Allah subhanahu wata’ala telah menjamin ASI yang sehat dalam firmannya:
Dan sesungguhnya pada binatang ternak itu benar-benar terdapat pelajaran bagi kamu. Kami memberimu minum dari pada apa yang berada dalam perutnya (berupa) susu yang bersih antara tahi dan darah, yang mudah ditelan bagi orang-orang yang meminumnya. (QS. An-Nahl:66)
Sedangkan untuk pasteurisasi atau flash-heating ASI memang benar bahwa hanya virus HIV yg telah terbukti dinonaktifkan oleh teknologi sederhana berupa pasteurisasi kilat. Namun, saya ingin mengajak untuk membaca dengan teliti studi lain dari tahun 2007, berjudul "efek antimikroba dan antivirus pada pasteurisasi suhu tinggi waktu singkat (HTST) diterapkan pada susu manusia" (yang abstrak untuk yang di sini: http://www.ncbi.nlm.nih.gov/pubmed/17661617)

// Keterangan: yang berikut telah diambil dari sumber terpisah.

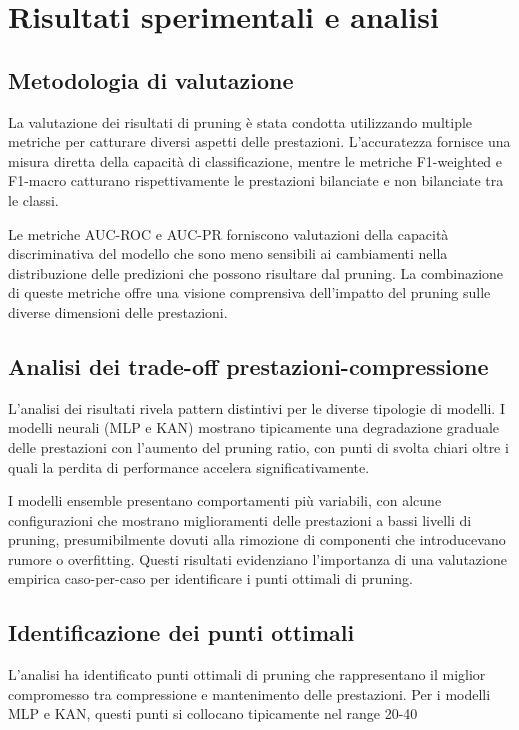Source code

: \documentclass[a4paper,12pt]{report}
\begin{document}
	\section{Risultati sperimentali e analisi}
	
	\subsection{Metodologia di valutazione}
	La valutazione dei risultati di pruning è stata condotta utilizzando multiple metriche per catturare diversi aspetti delle prestazioni. L'accuratezza fornisce una misura diretta della capacità di classificazione, mentre le metriche F1-weighted e F1-macro catturano rispettivamente le prestazioni bilanciate e non bilanciate tra le classi.
	
	Le metriche AUC-ROC e AUC-PR forniscono valutazioni della capacità discriminativa del modello che sono meno sensibili ai cambiamenti nella distribuzione delle predizioni che possono risultare dal pruning. La combinazione di queste metriche offre una visione comprensiva dell'impatto del pruning sulle diverse dimensioni delle prestazioni.
	
	\subsection{Analisi dei trade-off prestazioni-compressione}
	L'analisi dei risultati rivela pattern distintivi per le diverse tipologie di modelli. I modelli neurali (MLP e KAN) mostrano tipicamente una degradazione graduale delle prestazioni con l'aumento del pruning ratio, con punti di svolta chiari oltre i quali la perdita di performance accelera significativamente.
	
	I modelli ensemble presentano comportamenti più variabili, con alcune configurazioni che mostrano miglioramenti delle prestazioni a bassi livelli di pruning, presumibilmente dovuti alla rimozione di componenti che introducevano rumore o overfitting. Questi risultati evidenziano l'importanza di una valutazione empirica caso-per-caso per identificare i punti ottimali di pruning.
	
	\subsection{Identificazione dei punti ottimali}
	L'analisi ha identificato punti ottimali di pruning che rappresentano il miglior compromesso tra compressione e mantenimento delle prestazioni. Per i modelli MLP e KAN, questi punti si collocano tipicamente nel range 20-40%
	
\end{document}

Dalam studi tertentu, semua lipid-encapsulated virus dan yg sejenisnya (HIV, HTLV, Hepatitis B, Hepatitis C, CMV dan EBV) hancur dalam hitungan beberapa detik (3-4 detik) setelah mencapai suhu panas 72 derajat. Kita tahu bahwa suhu puncak rata-rata yang yg dicapai dalam pateurisasi kilat susu dengan bentuk berteknologi rendah (alias flash-heating) adalah 72,9 derajat. Oleh karena itu tidak perlu selisih yg besar untuk bisa membunuh virus yang sama dengan metode flash-heating.